ABOUT THIS EXERCISE: Write only the number of lines in the entries below that contain the word "assign".

--- DATA PROVIDED Enclosed Below ---

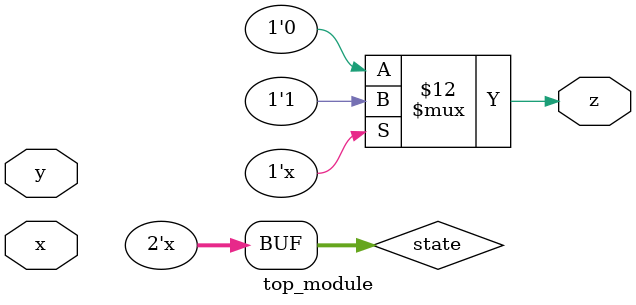
<source format=sv>
module top_module(
  input x,
  input y,
  output z);

  reg [1:0] state;
  initial state = 2'b00;

  always @(x, y)
  begin
    case(state)
      0:  if(x==1'b1 && y==1'b1)
            state = 2'b01;
          else
            state = 2'b00;
      1:  if(x==1'b0 && y==1'b1)
            state = 2'b10;
          else
            state = 2'b00;
      2:  if(x==1'b0 && y==1'b0)
            state = 2'b11;
          else
            state = 2'b00;
    endcase
  end

  assign z = (state == 2'b11) ? 1'b1 : 1'b0;

endmodule

</source>
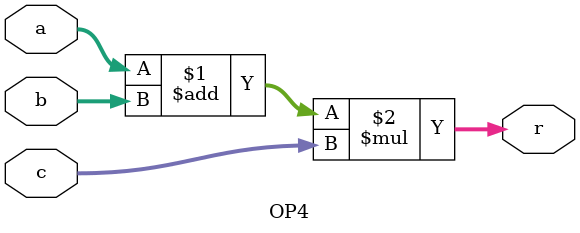
<source format=v>
module OP4(

input [7:0]a,b,c,
output [15:0]r

);

assign r = (a+b)*c;

endmodule


</source>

--- End of Enclosed DATA PROVIDED ---

SOLUTION TO THIS PROBLEM: 2